No, I did not express myself well. I don´t see a general diffeence between producing code and art. Coding can be art as well, of course. To me there is a clear difference between creating new solutions and producing results based on existing solutions - or differently: you can write a protocol or use a protocol. I understand these terms very broadly. From my point of view you can be an artist by creating software, a song or a theory. What matters is innovation vs. convention.
This is, of course, an ideal distinction, since in a complex society we draw back on protocols of others all of the time, but still there are some people who strive to invent something that hasn´t been there before. There is a qualitative difference between the person who has the idea to build a machine and is capable to create a working prototype on one side and the person who buys a machine to produce certain goods (which can also be a skillful, yet repetitive task).
Point is, that products do not incorporate the intellectual work, but only the process of assemblage - that´s why reverse engineering usually pays out: you don´t have to cover the cost for the invention. It´s the intellectual work that often goes unpaid. Sometimes art can lead to no product at all. It often happens in research: you have a theory, try to prove it and in the end you fail. That´s still an intellectual product, but many people don´t see the need to pay for it. If you do the same thing 10times and only succeed the 10th time, then anyone will be interested in case 1-9. Negative results or failed experiments are usually not even published. People don´t value them, even though they are not only a natural part of the process, but also necessary for progress. Once you succeed and have results, they are easily taken and used by others. This is not necessarily a problem - as long as someone pays for the artist.

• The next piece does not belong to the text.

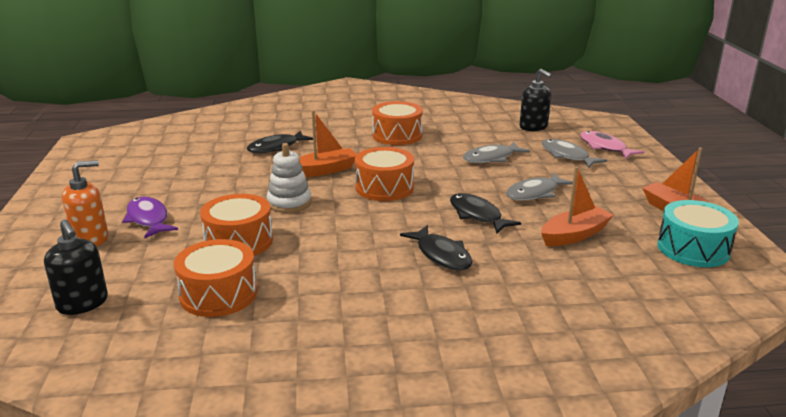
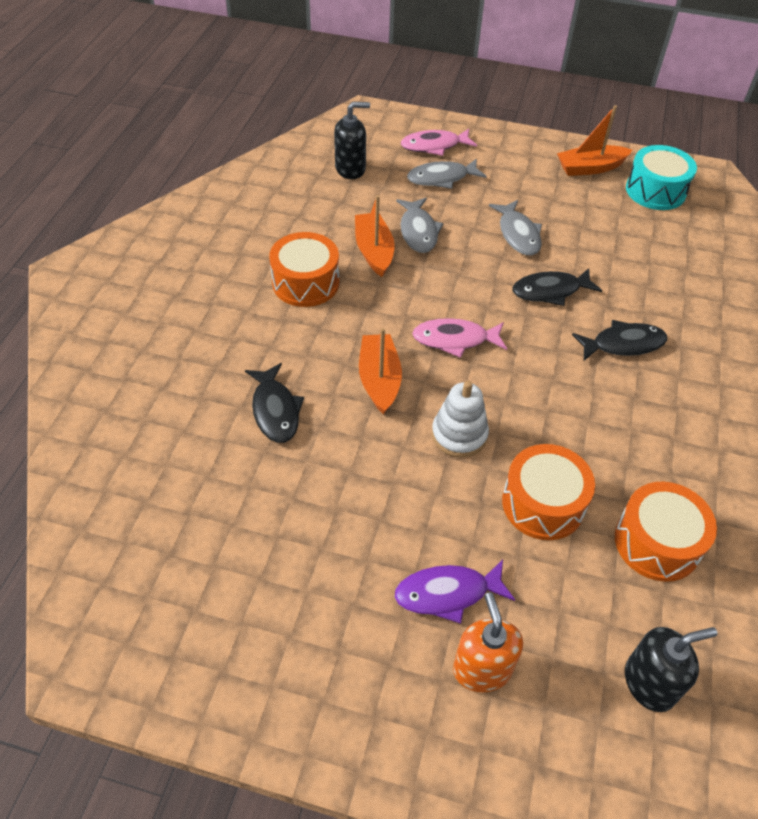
camera: 70 degrees left, 25 degrees up
(384, 188) = (455, 339): orange drum -> pink fish
(574, 235) = (611, 244): orange boat -> orange boat (374, 251)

My personal experience is that this is often not the case. I grew up in a family and environment that was heavily influenced by art. A friend of my parents worked as an artisan and created wooden furniture. He had a lot of cool ideas, several were adopted by large furniture stores. They came (wothout stating who they are and what they intent to do), bought one of his pieces, reverse engineered them and then found ways to produce it with machinery at a budget price. By doing so they dump the market and leave him as well as other creatives in the sector with a very small market edge. Now people come and tell him: don´t complain but comply. Produce better products and offer them cheaper! However, that´s impossible since he has to cover the cost of innovation and has less ressources to compete.
Copy protection is flawed in many senses, because it would have been too expensive for this guy to register a patent, but there is no doubt that a proper copy protection would have protected him from being ripped off by big players who have the economical ressources to sell an idea that they didn´t have to pay for. I can see the same thing happening in large clothes store who buy from small artists all over the world and copy their work without crediting them. Every larger store like H&M or Zara works like that. It´s skimming the surplus of people who have a precarious life anyway. Copyright here IS certainly flawed, but that doesn´t mean that a protectionist policy is bad in general. Imho it just means that currently it serves the wrong people.
In digital environments copy+pasting has a much lower barrier. Many people who are involved in open source projects, such as writing Wikipedia articles, coding for Linux or writing RFC comments donate their work - that´s awesome. However, those who need and want to make a living rely on the ability to monetize the process of innovation or at least to recover them from selling a product.
In the end it´s not that I don´t see the alternatives. Crowd funding or crowd selling is certainly a good model to provide uncopyrighted content and still get funding. There are good examples such as the crowdfunding of Amanda Palmer’s last album, however I don´t see how this gets a feasible model for the 99% artist who do not have the fame of Amanda. Those often remain dependent on self-exploitation and handing out their hard work for free. We can see that in music business, but it´s also visible in other innovative sectors such as research. Currently I tend to believe that an optional fee request when accessing a file would lead to best results for both: artist and consumer.